Antibiotic resistance (AR) has been around for as long as antibiotics have been around. However, it is increasingly on the rise due to prescription courses of “broad spectrum antibiotics”.

“The thing that has made it worse and continues to make it worse is the fact that we're using broad spectrum antibiotics which, as the name suggests, act very broadly against many different pathogens, so they're not targeted or specific.”

Each time you give a dose of broad-spectrum antibiotics to a patient that has an infection, the bacteria may become resistant to such a drug, which is where you get antibiotic resistance. Usually this is the course of action taken when the underlying pathogen is unknown.

To put this into context, Oliver highlighted the need for urgency in antibiotic treatment.

“We know that microbiology culture, which is still today's gold standard in a lab, takes two to three days, but sometimes can take up to a week or more. So if a doctor has a patient who may be critical, they are faced with a dilemma.”

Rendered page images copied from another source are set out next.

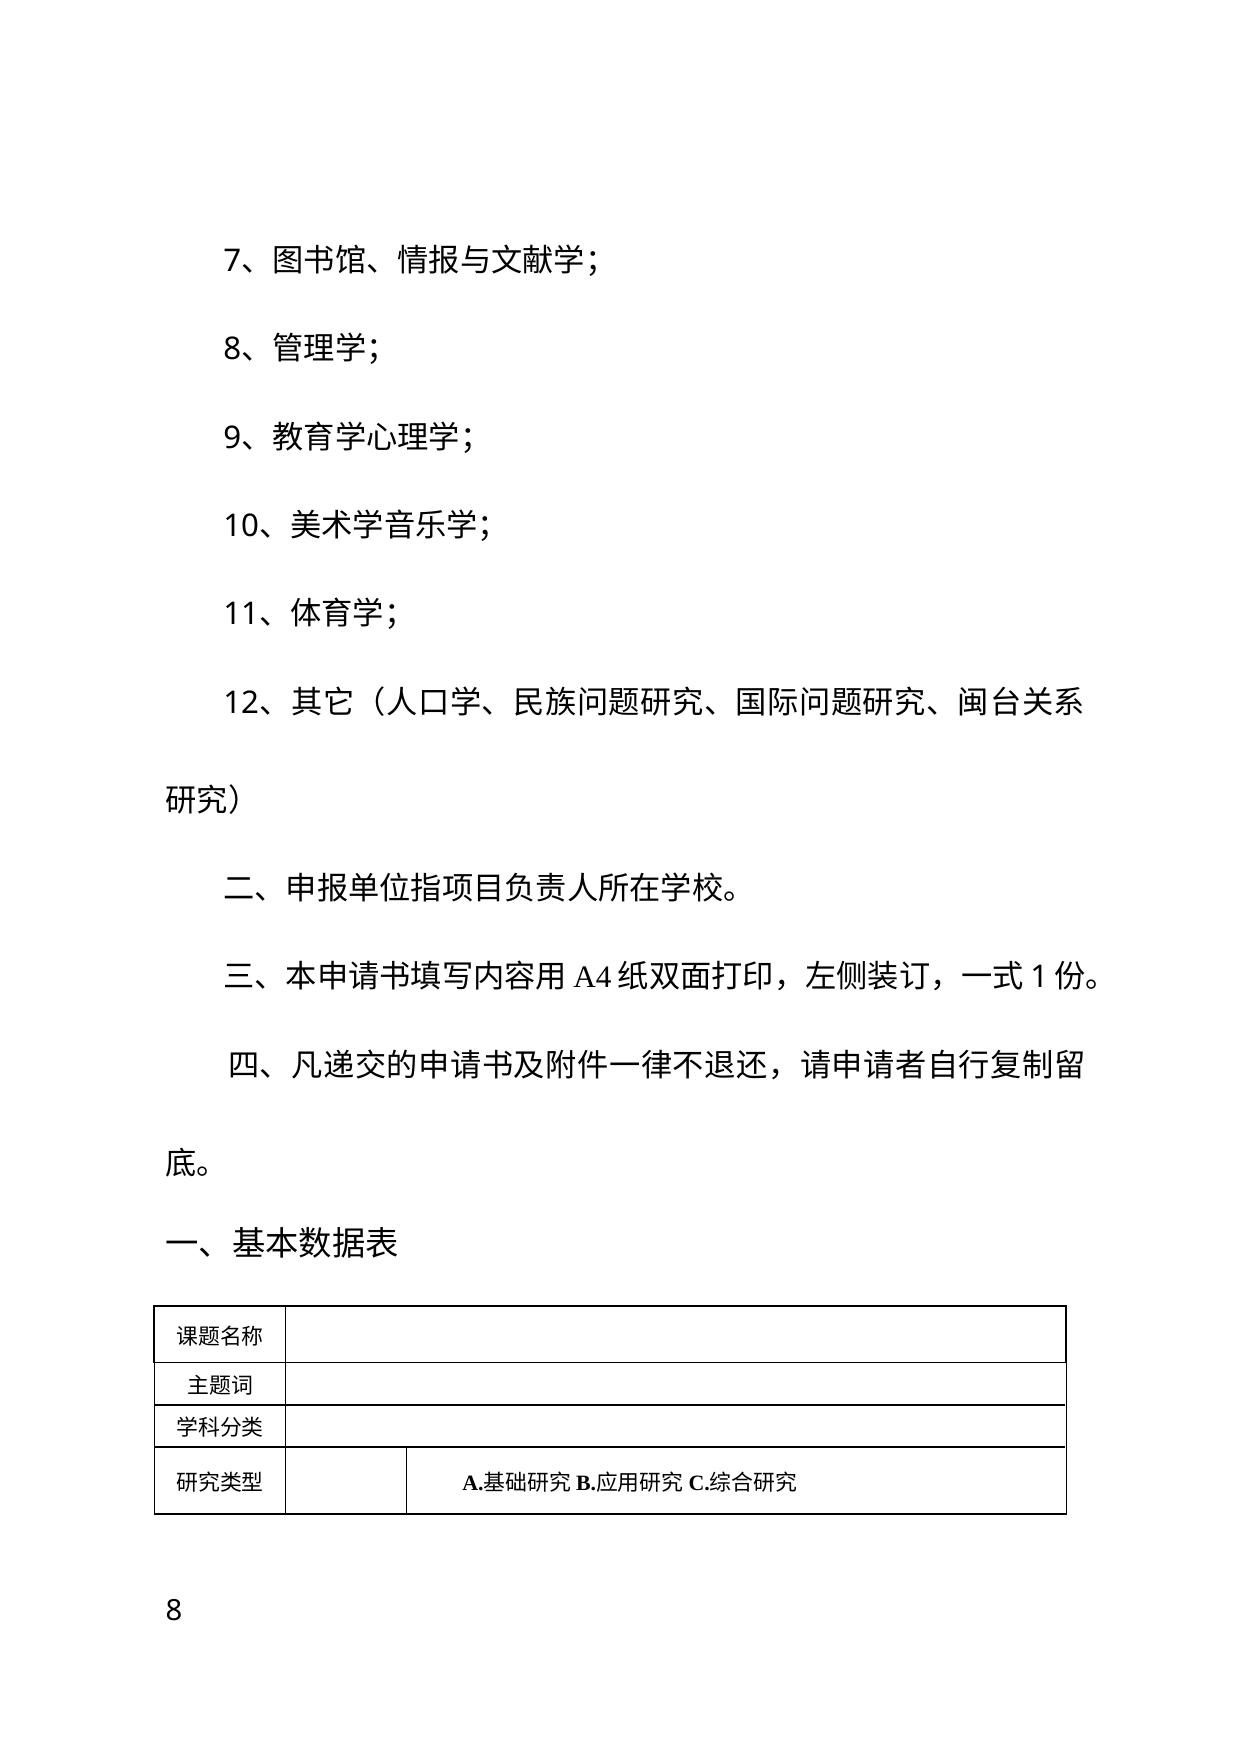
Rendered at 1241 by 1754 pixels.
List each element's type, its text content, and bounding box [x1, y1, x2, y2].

table_cell 学科分类 [155, 1406, 285, 1446]
table_cell 研究类型 [155, 1448, 285, 1513]
table_cell A.基础研究 B.应用研究 C.综合研究 [407, 1446, 1066, 1513]
text 二、申报单位指项目负责人所在学校。 [165, 853, 1087, 919]
table_cell [286, 1404, 1066, 1446]
text 12、其它（人口学、民族问题研究、国际问题研究、闽台关系研究） [165, 667, 1087, 831]
text 11、体育学； [165, 578, 1087, 644]
table_header [286, 1307, 1065, 1362]
table_cell [286, 1448, 406, 1513]
text 7、图书馆、情报与文献学； [165, 225, 1087, 291]
text 10、美术学音乐学； [165, 490, 1087, 556]
text 一、基本数据表 [165, 1217, 1087, 1265]
text 三、本申请书填写内容用A4纸双面打印，左侧装订，一式1份。 [165, 942, 1087, 1007]
table_cell 主题词 [155, 1363, 285, 1404]
table_cell [286, 1363, 1066, 1404]
table_header 课题名称 [155, 1307, 285, 1362]
text 四、凡递交的申请书及附件一律不退还，请申请者自行复制留底。 [165, 1030, 1087, 1194]
text 8、管理学； [165, 313, 1087, 379]
text 9、教育学心理学； [165, 402, 1087, 467]
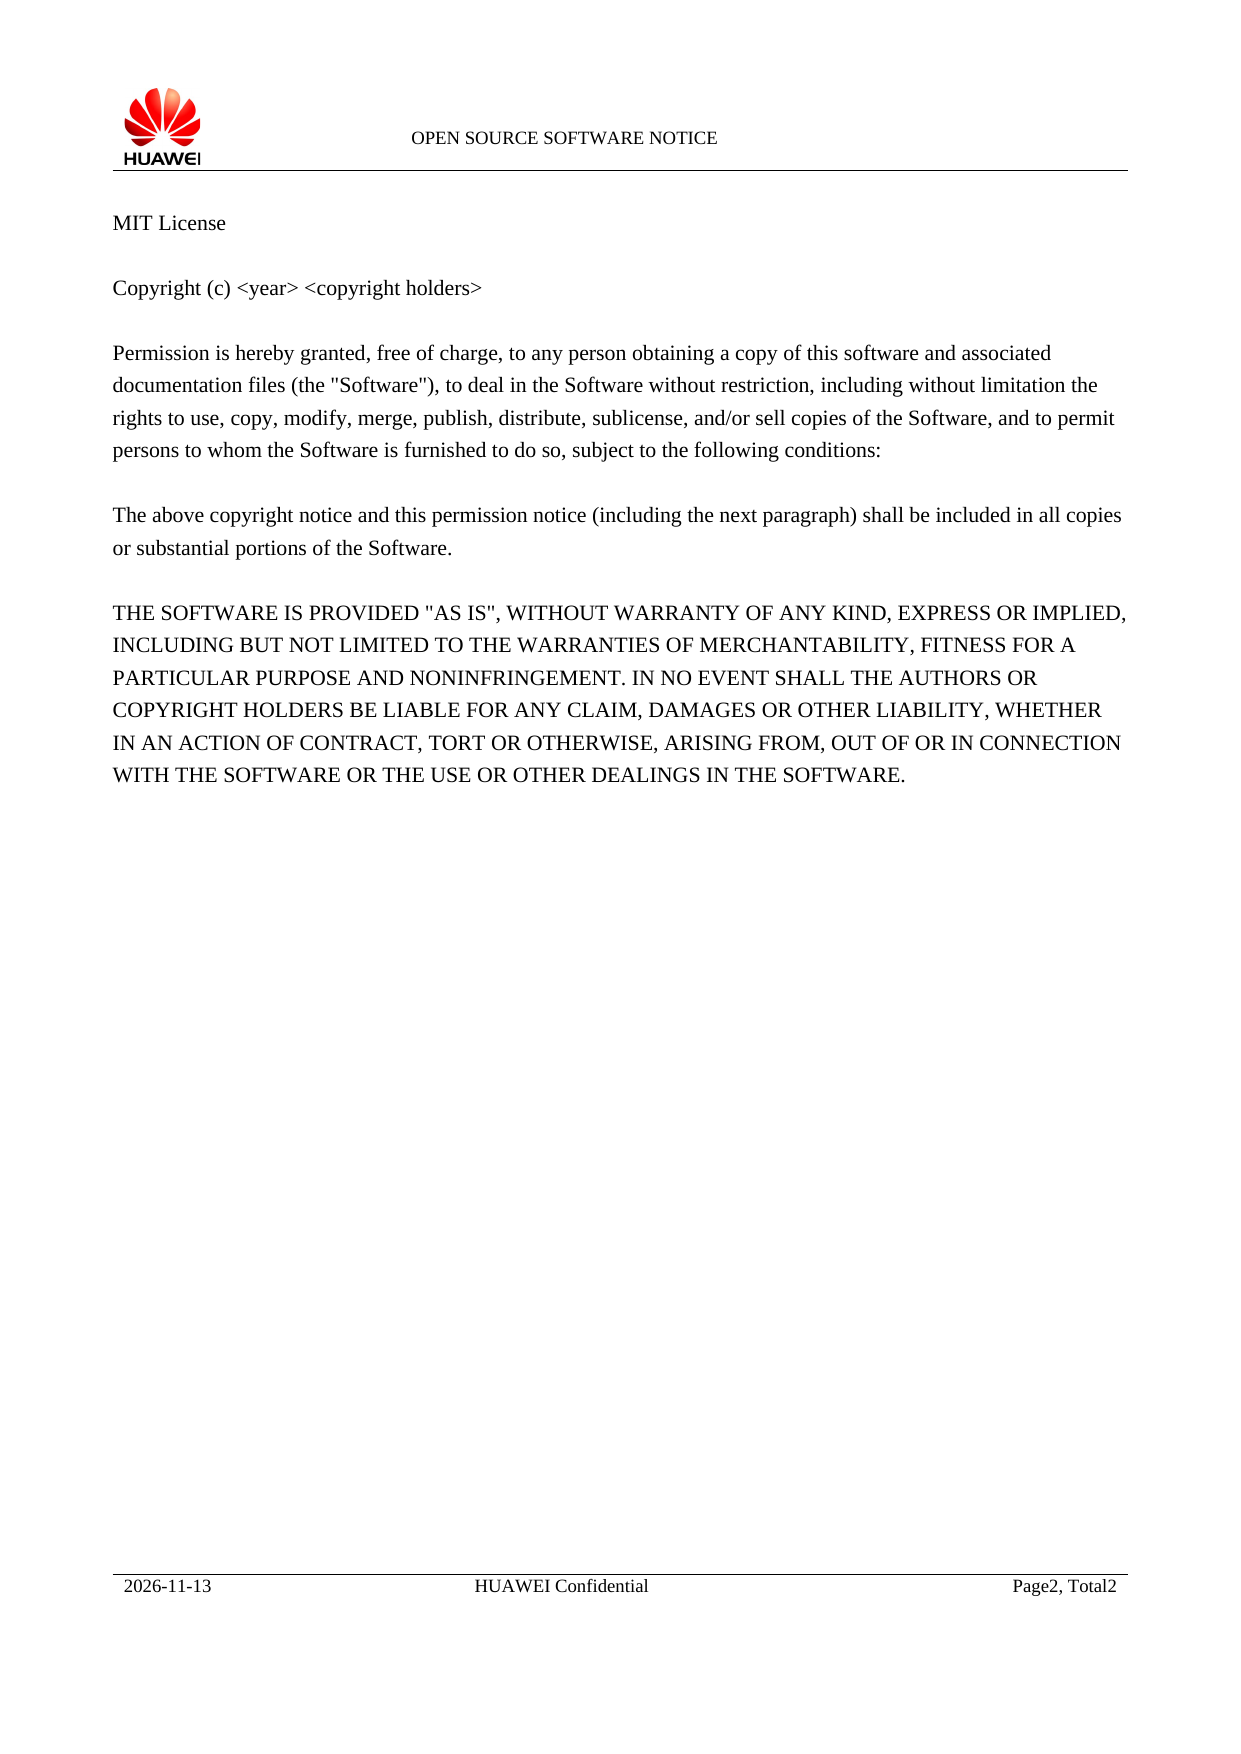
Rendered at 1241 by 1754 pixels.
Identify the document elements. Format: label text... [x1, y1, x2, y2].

“Knowing they won’t get an answer from the lab for several days, the doctor is forced to use their best judgment. So they prescribe an empiric dose of broad spectrum antibiotics, knowing that while it may help that one patient, it will also compound and aggravate the problem of ever growing antimicrobial resistance. And this is an ongoing problem for doctors in the current healthcare landscape.”

OpGen hopes to combat this with the quick response of the OpGen Unyvero UTI panel, receiving diagnostics in under five hours. As soon as the pathogen is identified, a targeted and more personalised approach can be taken.

“Once you know what the underlying pathogen is, you can then reassess your decision. Do I really need the broad spectrum? Can I go narrower, more focused and more targeted, and thereby preserve antibiotics as a class of drugs to remain effective for as long as possible?”

Hopes for the future

As for plans to develop the panel further, Oliver explains that the Unyvero design is such that it covers “about 95% of all potential infections.”

When developing a panel, Oliver noted that it should be a “wide to narrow approach”.

“Start out with a very broad panel, again, covering over a hundred pathogenic species and resistance markers. As new resistance mechanisms emerge, the panel should be changed and adapted accordingly.”

From a regulatory standpoint, as true for the IVDR (in vitro diagnostic regulations) in Europe and the FDA in the US, you would need to run a new clinical study performance, evaluation, resubmit, every time the panel is developed.

“It's always that trade off. What we're trying to do is go very broad to begin with, with the commercially and clinically most reasonable panel. We then take it to the clinic and then see how much of that the FDA will actually clear because some of these pathogens and especially antimicrobial resistance combinations are still unfortunately very rare. So you may not find enough of them in your trial for the FDA to clear it.”

Currently, OpGen has a current UTI trial underway that started in Q3 2021. There's a guideline by the FDA which requires you to enrol at least 1,500 prospectively enrolled patient samples, with several hundred additional samples enriched with rare pathogens.

“Our goal is to fully enrol that trial here over the summer. It is already CE marked in Europe, but we hope to have a final data readout in the second half of this year and then submit it to the FDA, hopefully by the end of this year.”

Oliver concluded: “UTIs in our view are clearly an underserved area of infectious diseases. They’re of high prevalence and unfortunately increasingly prone to antimicrobial resistance. The better we can diagnose it and quickly, especially in these complicated settings, a more targeted and aggressive drug can be used in the right circumstance, lessening the chance of AR. The easier it will be for physicians then to choose the most appropriate course of antibiotics. In a way it's personalising the choice of antibiotics which is part of precision medicine.

“We're excited to take a what we believe to be a first-in-class and best-in-class product through the clinical trial and through the FDA.”